> _Selected passage_:
· · · · ·

Acids: The Ordinary Glycolic Acid 7% Toner (£8) vs The Inkey List Glycolic Acid Toner with 10% and witch hazel (£13). The Inkey List version is stronger and includes witch hazel as an astringent. The Ordinary's is more straightforward and better priced. For lactic acid, only The Ordinary offers dedicated 5% and 10% formulations with HA; The Inkey List has no direct equivalent.
Azelaic acid: The Inkey List 10% Azelaic Acid Serum (£16) vs The Ordinary Azelaic Acid Suspension 10% (£27.40). This is one of the few categories where The Inkey List is significantly cheaper. The Ordinary's formula is a thicker suspension that some find harder to use under other products; The Inkey List's serum format tends to layer more easily.
Where The Ordinary Wins
Breadth and price. With 62 products including multiple versions of many actives at different concentrations, The Ordinary is the better brand for building a bespoke multi-step routine. If you know your ingredients and want to combine specific actives at specific percentages, The Ordinary gives you more control at a lower cost per product.
It's also the stronger brand for oils and vitamin C. The range of facial oils (rosehip, squalane, argan, marula) and the variety of vitamin C formats (L-ascorbic acid powder, ascorbyl glucoside 12%, ascorbyl tetraisopalmitate 20%) have no real equivalent in The Inkey List's range.
Where The Inkey List Wins
Accessibility and combination formulas. If you're newer to skincare and want fewer products that do more, The Inkey List's approach is more user-friendly. The concern-led naming (360 Skin Clearing, Ectoin Hydro-Barrier, Blemish Clearing Moisturiser) makes it easier to navigate without needing to know your actives by name.
It's also ahead on a few specific innovation areas. The Starter Retinol Serum's inclusion of retinal is a genuinely more sophisticated retinoid than The Ordinary's retinol-only options. The Inkey List also has a broader range of cleansers and moisturisers, which makes it more viable as a one-brand routine, where The Ordinary's cleanser and moisturiser range is comparatively thin.
The Verdict
For experienced skincare users who understand their ingredients and want maximum value from targeted single actives, The Ordinary is hard to beat. The price-to-efficacy ratio across its acid, retinol, and peptide range is exceptional, and the transparency of its formulations makes it easy to build a precise, ingredient-led routine.
For beginners, those who prefer fewer products, or anyone who finds The Ordinary's overwhelming product count off-putting, The Inkey List is the better starting point. The formulas are friendlier, the range is more curated, and the combination products do more of the work for you.
The best answer for most people is probably both: The Ordinary for single actives where price matters (niacinamide, retinol, acids), The Inkey List for its stronger cleansers, accessible combination serums, and the azelaic acid. The brands aren't really competitors within a routine, they're interchangeable at the product level.
Frequently Asked Questions
Can I mix products from both brands? Yes, without any issues. There's no brand-level incompatibility. Mix and match at the ingredient level, not the brand level.
Is The Ordinary really that much better value? For single-active products like niacinamide, retinol, and acids, yes. The price difference on comparable formulas is significant. For combination products or more complex formulas, the gap narrows.
Which is better for beginners? The Inkey List. The product range is more approachable, the naming is clearer, and having fewer products makes it harder to over-layer actives and irritate your skin.
Do they test on animals? Neither brand tests on animals. Both are cruelty-free. The Ordinary's parent company DECIEM has published its policy publicly; The Inkey List is also certified cruelty-free.

· · · · ·

Extracted data entries
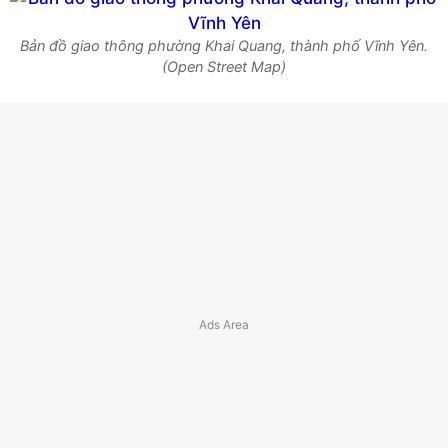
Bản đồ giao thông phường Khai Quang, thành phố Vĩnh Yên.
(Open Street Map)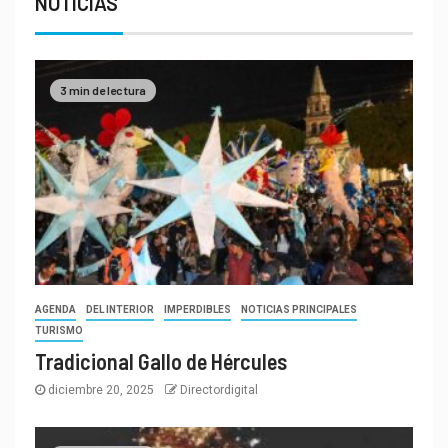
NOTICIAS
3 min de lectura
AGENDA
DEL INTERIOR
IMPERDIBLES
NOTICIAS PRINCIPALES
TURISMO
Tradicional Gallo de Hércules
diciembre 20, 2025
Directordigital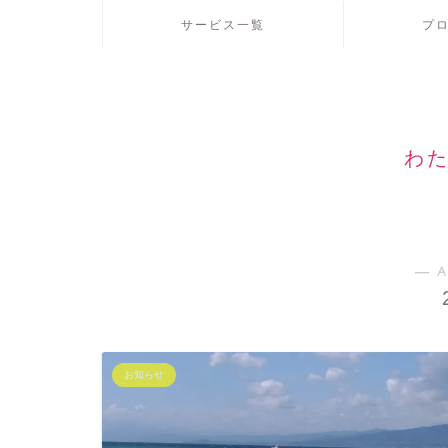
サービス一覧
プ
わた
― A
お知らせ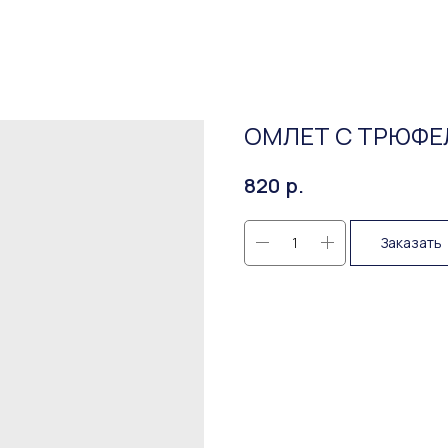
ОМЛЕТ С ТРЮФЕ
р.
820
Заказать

· · · · ·

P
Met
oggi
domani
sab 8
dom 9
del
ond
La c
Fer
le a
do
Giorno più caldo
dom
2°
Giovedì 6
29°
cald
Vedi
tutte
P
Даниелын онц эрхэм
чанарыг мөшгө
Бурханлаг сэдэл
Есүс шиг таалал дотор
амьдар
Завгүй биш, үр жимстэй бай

· · · · ·

> _Goal of the exercise_:
Please answer these questions using the skincare brand comparison:
1. What is the price of The Inkey List 10% Azelaic Acid Serum?
2. How many products does The Ordinary have?
3. What is the name of The Ordinary's parent company?

> _Response to the task_:
1. £16
2. 62
3. DECIEM